The reduction in GPT’s total assets to $13 billion at December 2008 resulted in net tangible assets per stapled security fell to $1.43.
GPT announced an operating income of $468.8 million down 23% from $468.8 million in the previous year. GPT will pay a cash distribution of 17.7 cents per security for the year.
Acting chief executive Michael O’Brien said 2008 was a challenging year throughout and the group made a number of difficult decisions which he added, over time, will return GPT to a position of strength and stability.

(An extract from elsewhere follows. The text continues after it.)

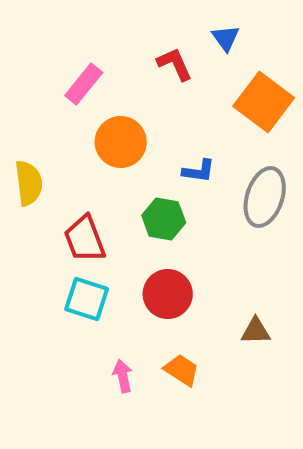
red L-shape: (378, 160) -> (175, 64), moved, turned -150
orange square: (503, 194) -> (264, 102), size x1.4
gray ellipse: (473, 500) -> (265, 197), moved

In October 2008 GPT raised $1.6 billion which were used to reduce debt, resulting in net debt of $4.1 billion at December 2008 and gearing of 33.7%. Look-through gearing also fell to 46.6% which is well below the group’s 55% covenant.
O’Brien said the group is continuing focus on non core asset sales. Investments outside the core business represent approximately 20% of the group’s real estate investments and contributed 21% of realised operating income in the period.
“While GPT intends to exit the majority of these investments in the short to medium term, market transaction levels remain extremely low.
“GPT is realistic about values and remains committed to the sale of the Hotel/Tourism Portfolio and a number of non core retail assets, recognising however that this process will take longer in today’s environment than in normal market circumstances,” he continued.
O’Brien added that the current focus for the Joint Venture with Babcock & Brown is completing the transition of the asset management function to GPT, and ensuring the assets are managed through to an appropriate medium term exit.
GPT has not included income from the Joint Venture in its 2009 guidance and wrote down the value of its investment in the Joint Venture to $1.16 billion at December 2008, as a result of reduced asset values.
Since July 2008 significant cost efficiencies were achieved with a reduction in employees for the GPT Halverton business of approximately 35%. In aggregate, GPT reduced its employee numbers by 15%.
Looking ahead, O’Brien forecast a distribution of 7.2 cps.